В марте 1841 года она снова в гувернантках. Новая хозяйка держалась мило и приветливо, но требовала от Шарлотты помимо занятий с детьми шитья на них по вечерам, не оставляя ей ни минуты досуга, а Шарлотта уже работала над романом «Эшворт» (к сожалению, незаконченным)[1]. И тут ее осенило: что, если три сестры Бронте откроют свою школу? Тогда не надо будет зависеть от чужой воли и капризов. Однако для этого необходимо самим еще поучиться, например усовершенствовать знание французского. На помощь пришла тетушка: она согласилась оплатить (в долг) учебу Шарлотты и Эмили в Брюсселе в пансионе супругов Эгер.

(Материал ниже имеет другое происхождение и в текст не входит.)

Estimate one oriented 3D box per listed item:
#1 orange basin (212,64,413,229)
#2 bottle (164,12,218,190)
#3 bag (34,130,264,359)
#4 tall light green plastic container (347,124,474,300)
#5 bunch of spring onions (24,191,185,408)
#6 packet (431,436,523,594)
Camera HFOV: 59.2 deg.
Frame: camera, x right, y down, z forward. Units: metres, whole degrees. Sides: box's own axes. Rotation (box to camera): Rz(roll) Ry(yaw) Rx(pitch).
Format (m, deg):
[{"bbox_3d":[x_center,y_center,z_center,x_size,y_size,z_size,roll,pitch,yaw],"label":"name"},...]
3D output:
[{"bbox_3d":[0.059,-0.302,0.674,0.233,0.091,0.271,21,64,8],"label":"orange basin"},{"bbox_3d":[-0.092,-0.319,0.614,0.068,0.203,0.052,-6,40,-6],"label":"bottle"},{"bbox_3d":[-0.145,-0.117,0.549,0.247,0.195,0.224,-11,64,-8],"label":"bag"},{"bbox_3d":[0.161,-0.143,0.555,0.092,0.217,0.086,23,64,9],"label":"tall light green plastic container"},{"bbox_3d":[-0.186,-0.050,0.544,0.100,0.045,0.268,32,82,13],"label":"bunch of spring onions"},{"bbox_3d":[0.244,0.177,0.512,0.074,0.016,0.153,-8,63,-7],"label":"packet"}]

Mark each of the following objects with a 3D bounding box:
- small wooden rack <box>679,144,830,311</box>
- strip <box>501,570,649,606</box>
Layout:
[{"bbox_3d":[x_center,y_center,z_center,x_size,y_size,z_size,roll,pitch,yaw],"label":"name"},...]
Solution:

Сначала пансион произвел на сестер хорошее впечатление: помещения просторные, полные света и воздуха; в прекрасном саду цветут розы; сна и еды достаточно. Здесь бы несчастные Мария и Элизабет не зачахли от голода, болезни и черствого обращения. Однако Шарлотта и Эмили принадлежали к протестантской церкви. Воспитанные в суровом пуританском духе, они усмотрели в свободном режиме «растлевающее» влияние католицизма, который, как они считали, всегда идет на уступки плоти в ущерб духу. Но с этой обстановкой Шарлотту примиряло общение с господином Эгером, мужем хозяйки пансиона и преподавателем французской словесности, человеком умным, вспыльчивым, требовательным к тем, в ком он чувствовал способности, – и обаятельным. Прошло полгода, и мадам Эгер, оценив работоспособность сестер Бронте, предложила Шарлотте место учительницы английского языка, а Эмили должна была давать уроки музыки – и это взамен платы за собственное их обучение. Шарлотта и Эмили согласились, но пришла весть о смерти тетушки, и надо было срочно ехать в Англию. Вернулась в Брюссель только Шарлотта, Эмили не захотела больше расставаться с домом.
Рано утром, до занятий, Шарлотта гуляла в саду и нередко встречала господина Эгера, ухаживавшего за розовыми кустами. Он продолжал давать ей уроки французской литературы, она учила его английскому. Время от времени он дарил ей книги, очевидно не придавая этому особого значения, но для Шарлотты эти маленькие знаки внимания были началом новых, неизведанных отношений, в которых она сама отвела себе роль послушливой и восторженной ученицы. «Рисунком» своих отношений с Эгером Шарлотта воспроизводила тот романтический идеал, который с легкой руки Гёте стал бродячим сюжетом в литературе и вызвал немало подражаний в жизни. Преклонение Миньоны перед Вильгельмом Майстером не только умиляло читательниц, оно казалось высшей формой отношений женщины и мужчины. А разве сам Гёте и юная Беттина фон Арним, преданно устраивающаяся на скамеечке у ног великого Олимпийца, чтобы внимать его мудрым речам, не подали этот идеальный пример отношений Ученицы и Учителя грядущим поколениям романтически настроенных дев?
Однако Шарлотта Бронте страстно полюбила своего Учителя, и это не укрылось от глаз супругов. И вот постепенно прекратились уроки литературы, затем – английского языка. Шарлотта с каждым днем чувствовала себя все более одинокой и несчастной. Учитель явно ее избегал. На помощь приходило воображение. Мысленно она проживала волнующее развитие отношений, а так как действительность почти не давала для этого пищи, неразделенное чувство питалось крохами воспоминаний о прежних разговорах и встречах. Она страдала и в январе 1844 года вернулась в Хауорт. В письме к Эллен Насси она признавалась: «Думаю, сколь долго бы я ни прожила, я не забуду, чего мне стоило расставание с господином Эгером». Правда, еще оставалась слабая надежда: хотя бы перепиской продолжать дорогие ей отношения.